SOURCE TEXT:
○ ○ ○ ○ ○
# I hate mulch...



## Gibby (Apr 3, 2018)

I used to think I hated pine straw more than mulch.. At least those match sticks stayed in place and wouldn't float.

Replacing with rock. We did lava rock at our old house with fabric. No pre-em and maybe had 10 weeds each year. It has been 10 years at the other house (now a rental) and it still looks great, hasn't faded, stays put, and never had to add more.


----------



## high leverage (Jun 11, 2017)

Gibby said:


> I used to think I hated pine straw more than mulch.. At least those match sticks stayed in place and wouldn't float.
> 
> Replacing with rock. We did lava rock at our old house with fabric. No pre-em and maybe had 10 weeds each year. It has been 10 years at the other house (now a rental) and it still looks great, hasn't faded, stays put, and never had to add more.


That looks to be more of drainage problem. No gutters? Or downspout not properly located?


----------



## Gibby (Apr 3, 2018)

This just the run off from the driveway area, part of the front and one side yard.


----------



## outdoorsmen (Jul 23, 2018)

No high maintenance mulch for me. I rocked everything.


----------



## Ecks from Tex (Apr 26, 2018)
○ ○ ○ ○ ○
DATASET SECTION:
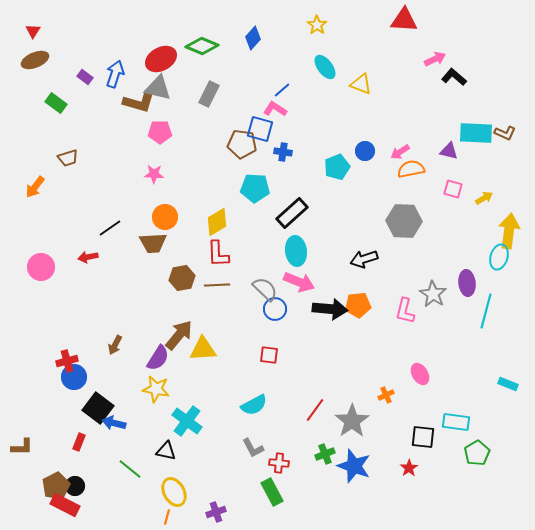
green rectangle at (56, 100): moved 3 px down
○ ○ ○ ○ ○
WRITTEN EXERCISE:
Copy the mulch thread from "That looks to" to "one side yard.", swapping "driveway" for "patio".

EXERCISE OUTPUT:
That looks to be more of drainage problem. No gutters? Or downspout not properly located?


----------



## Gibby (Apr 3, 2018)

This just the run off from the patio area, part of the front and one side yard.